Nous avons demandé à Erwin Sikkens, de la Shimano Gravel Alliance, s'il accepterait de participer l'Unbound Gravel à son rythme. Voilà ce qui se passe lorsque le meilleur ami de tout le monde et l'adepte inconditionnel du rythme détendu mais constant participe à la plus grande course de gravel au monde.
SI VOUS CHERCHEZ LA DÉFINITION DU MOT « GRAVEL » DANS LE DICTIONNAIRE, VOUS LIREZ PROBABLEMENT QU'IL S'AGIT D'UN CERTAIN TYPE DE REVÊTEMENT QUE L'ON RETROUVE, ENTRE AUTRES, SUR LES COURTS DE TENNIS OU LES ROUTES NON-ASPHALTÉES. C'EST LA RÉPONSE NORMALE. MAIS QUAND LES CYCLISTES ENTENDENT LE MOT « GRAVEL », ILS PENSENT À UNE MULTITUDE DE CHOSES.
Ils imaginent bien entendu cette surface composée de millions d'éclats de pierres, mais ils peuvent tout aussi bien imaginer un chemin d'accès forestier, des singletracks, voire un grand feu de camp. Ils penseront à certains types de vélo et de composants et probablement aux chemises à carreaux et aux étranges écharpes que vous ne pouvez qu'aimer ou détester. Pour moi, le mot « gravel » est synonyme de « rouler lentement, mais sûrement » Chaque fois que j'évoque le gravel ou que j'écris un article sur le sujet, c'est pour raconter une aventure ou une sortie de bikepacking menée à un rythme lent.
C'est le genre d'atmosphère détendue qui a inspiré de nombreux autres cyclistes à essayer le gravel comme moi et c'est dans ce milieu accueillant que je me sens vraiment chez moi.
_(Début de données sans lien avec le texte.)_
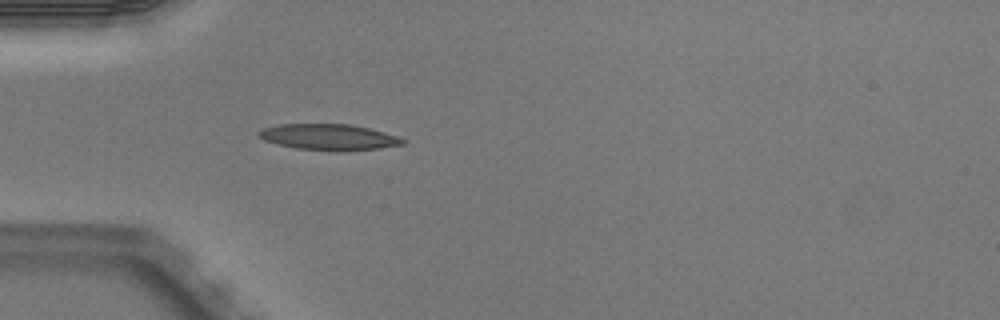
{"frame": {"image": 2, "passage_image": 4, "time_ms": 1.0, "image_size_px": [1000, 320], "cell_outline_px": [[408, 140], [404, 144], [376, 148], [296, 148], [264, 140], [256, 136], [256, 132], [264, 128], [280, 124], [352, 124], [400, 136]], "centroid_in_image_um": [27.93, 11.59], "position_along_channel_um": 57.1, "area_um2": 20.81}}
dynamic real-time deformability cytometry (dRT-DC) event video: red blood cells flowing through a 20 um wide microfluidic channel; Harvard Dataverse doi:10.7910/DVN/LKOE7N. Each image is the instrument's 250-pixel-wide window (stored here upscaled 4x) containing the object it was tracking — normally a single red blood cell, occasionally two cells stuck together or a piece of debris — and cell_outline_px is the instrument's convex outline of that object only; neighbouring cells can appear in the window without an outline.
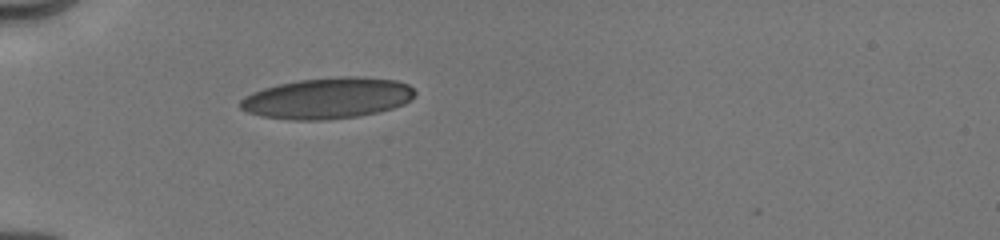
{"species": "human", "species_latin": "Homo sapiens", "temperature_condition": "cold", "stored_images_in_passage": 19, "camera_frame_rate_fps": 3000, "um_per_image_px": 0.085, "donor": {"sex": "male"}, "frame": {"image": 1, "passage_image": 1, "time_ms": 0.0, "image_size_px": [1000, 240], "cell_outline_px": [[416, 92], [412, 100], [404, 104], [392, 108], [360, 116], [328, 120], [292, 120], [260, 116], [248, 112], [240, 108], [240, 100], [244, 96], [252, 92], [264, 88], [280, 84], [300, 80], [344, 76], [356, 76], [396, 80], [408, 84]], "centroid_in_image_um": [27.85, 8.35], "position_along_channel_um": 57.2, "area_um2": 41.79}}
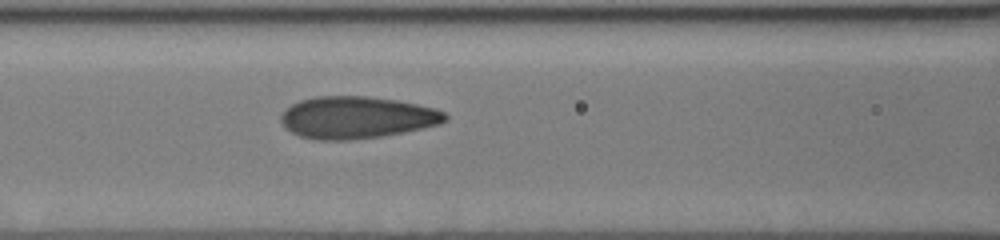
{"frame": {"image": 2, "passage_image": 10, "time_ms": 2.333, "image_size_px": [1000, 240], "cell_outline_px": [[448, 120], [440, 124], [404, 132], [380, 136], [348, 140], [316, 140], [300, 136], [284, 128], [280, 120], [280, 116], [292, 104], [300, 100], [316, 96], [368, 96], [396, 100], [436, 108], [444, 112], [448, 116]], "centroid_in_image_um": [30.32, 9.98], "position_along_channel_um": 136.3, "area_um2": 40.29}}
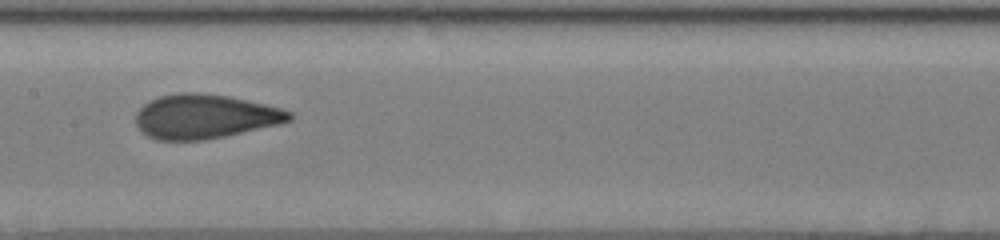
{"frame": {"image": 3, "passage_image": 16, "time_ms": 3.667, "image_size_px": [1000, 240], "cell_outline_px": [[292, 120], [280, 124], [224, 136], [204, 140], [156, 140], [140, 132], [136, 124], [136, 112], [144, 104], [160, 96], [180, 92], [196, 92], [228, 96], [264, 104], [280, 108], [292, 112]], "centroid_in_image_um": [17.39, 9.91], "position_along_channel_um": 190.0, "area_um2": 39.54}}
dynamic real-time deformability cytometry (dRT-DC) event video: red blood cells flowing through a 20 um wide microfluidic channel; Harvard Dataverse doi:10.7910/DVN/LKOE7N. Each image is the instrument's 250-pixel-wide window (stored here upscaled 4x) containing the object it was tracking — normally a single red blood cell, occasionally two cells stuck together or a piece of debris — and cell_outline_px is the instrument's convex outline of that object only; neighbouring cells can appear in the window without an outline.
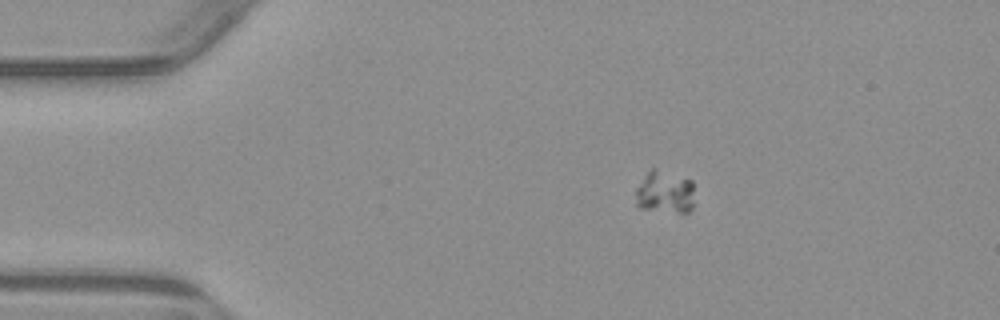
{"species": "common noctule bat (a hibernating species)", "species_latin": "Nyctalus noctula", "temperature_condition": "warm", "stored_images_in_passage": 6, "camera_frame_rate_fps": 3000, "um_per_image_px": 0.085, "animal": {"sex": "male", "body_mass_g": 23.1, "forearm_length_mm": 52.7}, "frame": {"image": 1, "passage_image": 2, "time_ms": 1.0, "image_size_px": [1000, 320], "cell_outline_px": [[696, 204], [684, 216], [640, 208], [636, 204], [636, 188], [648, 172], [652, 168], [656, 168], [692, 180]], "centroid_in_image_um": [56.58, 16.4], "position_along_channel_um": 28.4, "area_um2": 15.37}}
Voilà pourquoi je possède une relation d'amour-haine avec la notion de « course de gravel ». Vous pourriez signaler que j'entretiens une relation semblable avec l'univers du gravel aux États-Unis, un pays qui, malgré son statut de berceau de la culture gravel que j'adore tellement, promeut tellement la culture des compétitions de gravel que j'ai été plongé dans une sérieuse une crise d'identité lorsque j'ai reçu une invitation pour participer à l'Unbound Gravel à Emporia au Kansas.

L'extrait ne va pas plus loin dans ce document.